Going the next step, and believing this massive conspiracy of a thousand moving parts is a Jewish conspiracy wouldn’t even be the hardest radicalization step here. To a person who has been consuming toxic garbage for years and has bought into plainly impossible vast conspiracies this is the smallest, not the largest step.
This Was Predictable
Almost two years ago I wrote a post about the wrongheaded idea that when people consumed disinformation it was mainly a case of confirmation bias, with people becoming more confident (and perhaps more emotional) about ideas they already held. The better way to look at it I said was as a process of radicalization into conspiracy-driven networks and other alternate realities. Seeing it this way was crucial, I claimed, because bit by bit social media was pulling us toward a disaster much bigger than the 2016 election, where the net-enabled mainstreaming of conspiracy theory and the mythology of white supremacy would mix with disastrous results:
People exposed themselves to Facebook multiple times a day, every single day, seeing headlines making all sorts of crazy claims, and filed them in their famil-o-meter for future reference. We’ve never seen something on this scale. Not even close.
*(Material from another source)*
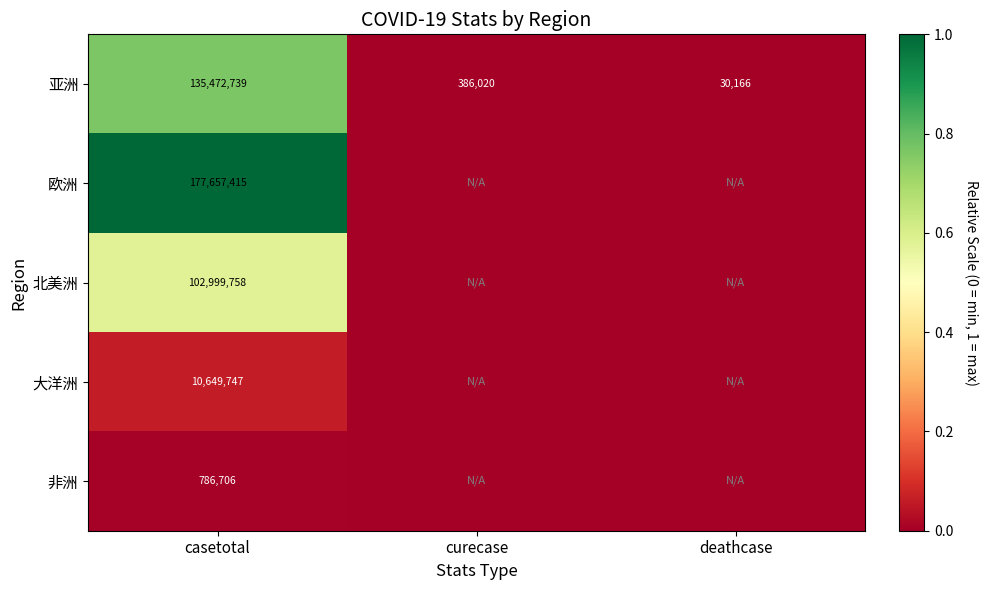

What is the total value across all series at casetotal?

427566365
If Facebook was a tool for confirmation bias, that would kind of suck. It would. But that is not the claim. The claim is that Facebook is quite literally training us to be conspiracy theorists. And given the history of what happens when conspiracy theory and white supremacy mix, that should scare the hell out of you.
Many people provided welcome feedback to it, some supportive, some critical. Was this a moral panic perhaps? Was it really historically unique? Was the 2016 election just a weird blip? Did people’s minds really change or did they post these things without believing them? Silly Mike, you need to take these things seriously but not literally.
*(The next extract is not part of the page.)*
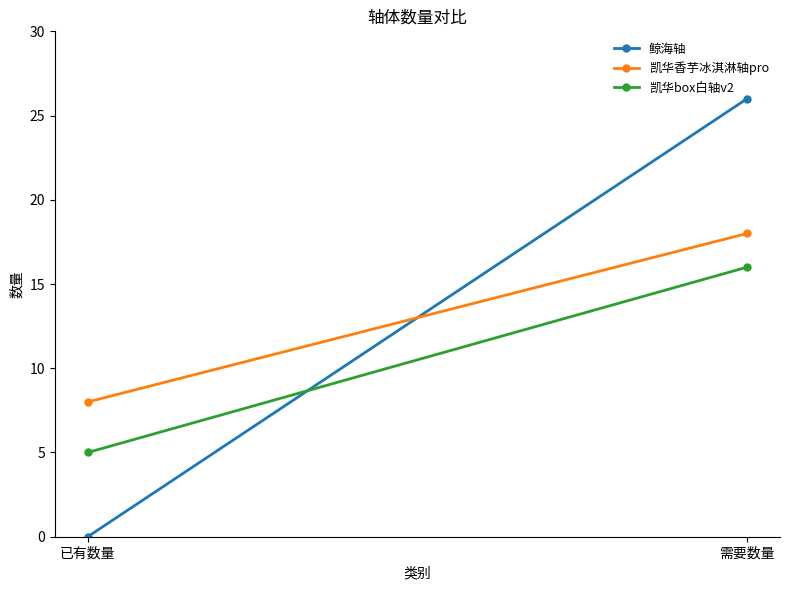

Is the value of 鲸海轴 at 已有数量 greater than the value of 凯华香芋冰淇淋轴pro at 需要数量?

No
Years later the prediction has proven true, time and time again, with horrific regularity here and abroad. Yet we’re still talking about confirmation bias and heated conversations and civility as the core issues. We’re still stuck in tiny pilot programs around web-based literacy to address this stuff on stunningly small scales.
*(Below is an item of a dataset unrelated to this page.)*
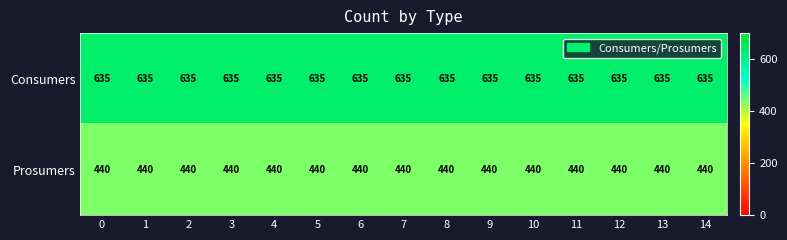

Is it true that Consumers equals 635 at 6?

True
Meanwhile, post by post, click by click, people of all ages are being slowly groomed into conspiracy cultures that turn fear into violence and authoritarian rule. Once people’s reality is warped in this way, bringing them back is difficult, and yet we are moving at a snail’s pace on educational and technological fronts. The media is still talking about the problem as if the core was people being impolite. The world slowly slides toward a dark future, across the globe. We have educational solutions (just read the rest of this blog) but they remain un-deployed or under-deployed.
The events of the past week were completely predictable, in the most obvious way: they were predicted. Multiple times. They have happened before, in multiple countries, multiple ways, multiple incidents. This all should matter. I’m am crushed and broken by the events of the past week. But much of my anger and frustration is at the too-small educational solutions we continue to roll out as the entire edifice slowly sinks.